Work item:
Output all of the lines below exactly, and leave out each image.

Exercise materials:
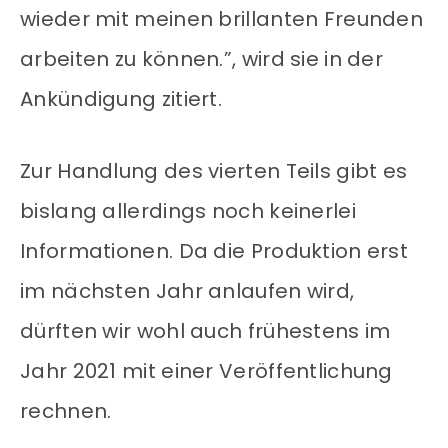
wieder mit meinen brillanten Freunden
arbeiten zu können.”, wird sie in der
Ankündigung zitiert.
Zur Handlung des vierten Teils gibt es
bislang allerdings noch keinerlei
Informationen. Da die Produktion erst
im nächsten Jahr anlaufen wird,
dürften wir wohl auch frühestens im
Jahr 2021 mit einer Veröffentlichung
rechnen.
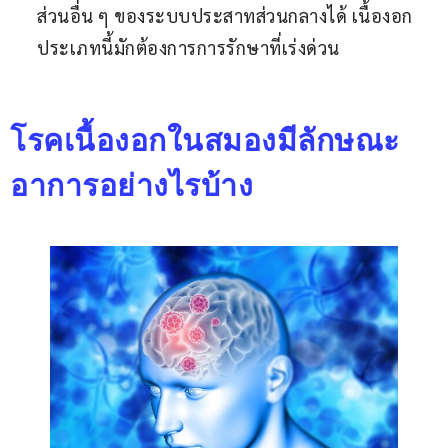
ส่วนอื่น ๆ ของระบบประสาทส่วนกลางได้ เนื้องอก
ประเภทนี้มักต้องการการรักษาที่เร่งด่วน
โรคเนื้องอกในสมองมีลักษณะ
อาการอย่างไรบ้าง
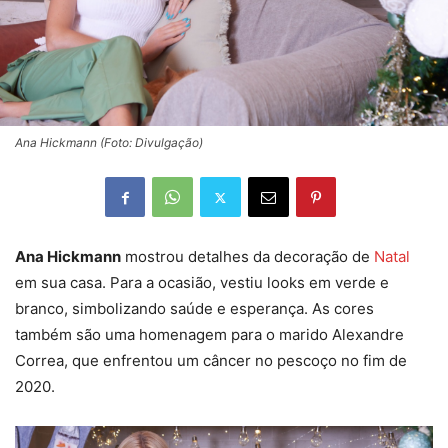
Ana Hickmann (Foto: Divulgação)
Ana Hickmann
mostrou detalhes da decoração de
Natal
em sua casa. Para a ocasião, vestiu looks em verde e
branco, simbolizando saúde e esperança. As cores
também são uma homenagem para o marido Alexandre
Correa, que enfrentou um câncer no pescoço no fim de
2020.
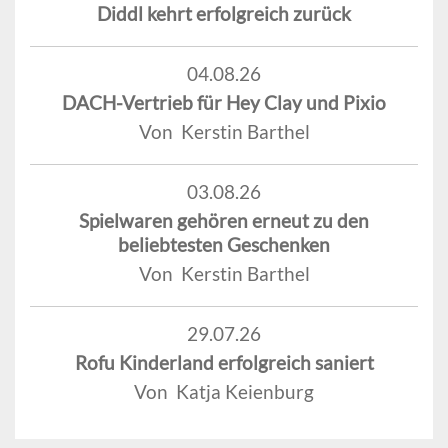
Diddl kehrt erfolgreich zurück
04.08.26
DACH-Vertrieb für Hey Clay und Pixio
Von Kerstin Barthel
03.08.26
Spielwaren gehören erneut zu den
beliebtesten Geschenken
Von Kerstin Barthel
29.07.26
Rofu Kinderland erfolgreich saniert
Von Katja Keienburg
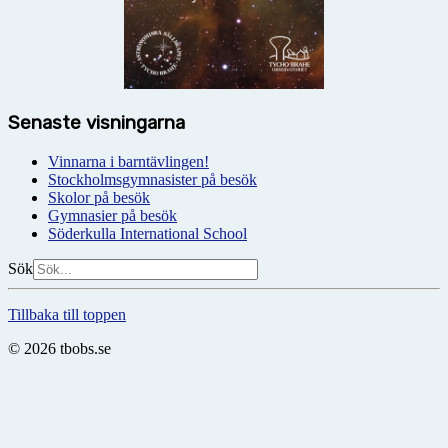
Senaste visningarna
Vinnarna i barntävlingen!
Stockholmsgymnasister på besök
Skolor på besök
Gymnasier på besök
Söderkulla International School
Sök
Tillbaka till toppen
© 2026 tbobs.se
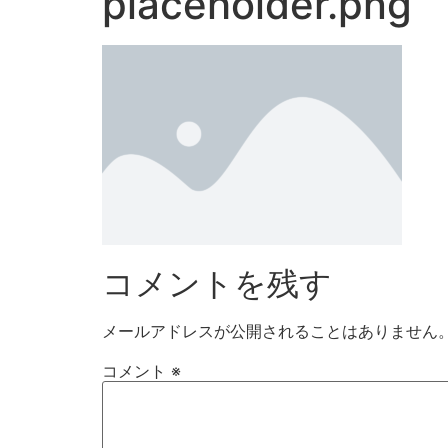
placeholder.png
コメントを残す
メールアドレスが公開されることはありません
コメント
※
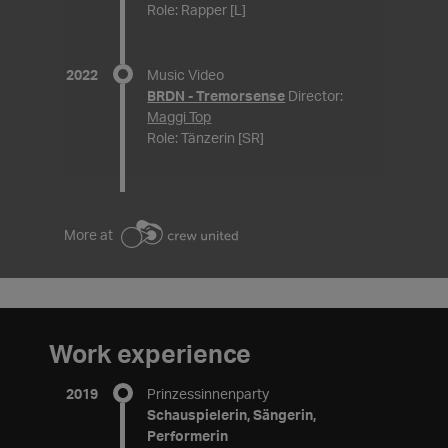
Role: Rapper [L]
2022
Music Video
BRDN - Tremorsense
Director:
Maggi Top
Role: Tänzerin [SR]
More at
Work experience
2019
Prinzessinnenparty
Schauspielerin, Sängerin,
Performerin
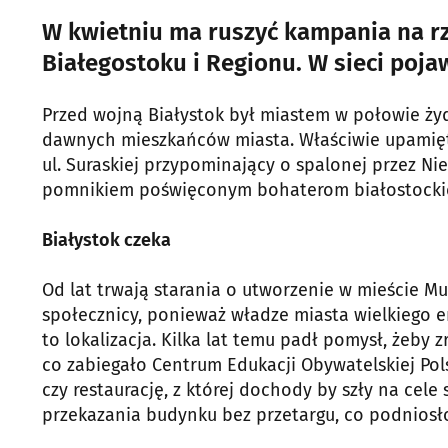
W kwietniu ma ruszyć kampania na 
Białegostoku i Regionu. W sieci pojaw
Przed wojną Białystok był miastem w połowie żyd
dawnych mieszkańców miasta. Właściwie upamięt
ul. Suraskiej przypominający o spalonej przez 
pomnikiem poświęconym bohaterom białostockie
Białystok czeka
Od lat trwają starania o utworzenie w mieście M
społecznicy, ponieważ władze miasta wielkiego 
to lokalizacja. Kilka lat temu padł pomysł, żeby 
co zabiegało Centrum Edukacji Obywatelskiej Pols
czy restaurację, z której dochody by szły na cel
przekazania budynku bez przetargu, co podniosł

Exercise response:
wieder mit meinen brillanten Freunden
arbeiten zu können.”, wird sie in der
Ankündigung zitiert.
Zur Handlung des vierten Teils gibt es
bislang allerdings noch keinerlei
Informationen. Da die Produktion erst
im nächsten Jahr anlaufen wird,
dürften wir wohl auch frühestens im
Jahr 2021 mit einer Veröffentlichung
rechnen.
ส่วนอื่น ๆ ของระบบประสาทส่วนกลางได้ เนื้องอก
ประเภทนี้มักต้องการการรักษาที่เร่งด่วน
โรคเนื้องอกในสมองมีลักษณะ
อาการอย่างไรบ้าง
Ana Hickmann (Foto: Divulgação)
Ana Hickmann
mostrou detalhes da decoração de
Natal
em sua casa. Para a ocasião, vestiu looks em verde e
branco, simbolizando saúde e esperança. As cores
também são uma homenagem para o marido Alexandre
Correa, que enfrentou um câncer no pescoço no fim de
2020.
Diddl kehrt erfolgreich zurück
04.08.26
DACH-Vertrieb für Hey Clay und Pixio
Von Kerstin Barthel
03.08.26
Spielwaren gehören erneut zu den
beliebtesten Geschenken
Von Kerstin Barthel
29.07.26
Rofu Kinderland erfolgreich saniert
Von Katja Keienburg
Senaste visningarna
Vinnarna i barntävlingen!
Stockholmsgymnasister på besök
Skolor på besök
Gymnasier på besök
Söderkulla International School
Sök
Tillbaka till toppen
© 2026 tbobs.se
placeholder.png
コメントを残す
メールアドレスが公開されることはありません
コメント
※
Role: Rapper [L]
2022
Music Video
BRDN - Tremorsense
Director:
Maggi Top
Role: Tänzerin [SR]
More at
Work experience
2019
Prinzessinnenparty
Schauspielerin, Sängerin,
Performerin
W kwietniu ma ruszyć kampania na 
Białegostoku i Regionu. W sieci pojaw
Przed wojną Białystok był miastem w połowie żyd
dawnych mieszkańców miasta. Właściwie upamięt
ul. Suraskiej przypominający o spalonej przez 
pomnikiem poświęconym bohaterom białostockie
Białystok czeka
Od lat trwają starania o utworzenie w mieście M
społecznicy, ponieważ władze miasta wielkiego 
to lokalizacja. Kilka lat temu padł pomysł, żeby 
co zabiegało Centrum Edukacji Obywatelskiej Pols
czy restaurację, z której dochody by szły na cel
przekazania budynku bez przetargu, co podniosł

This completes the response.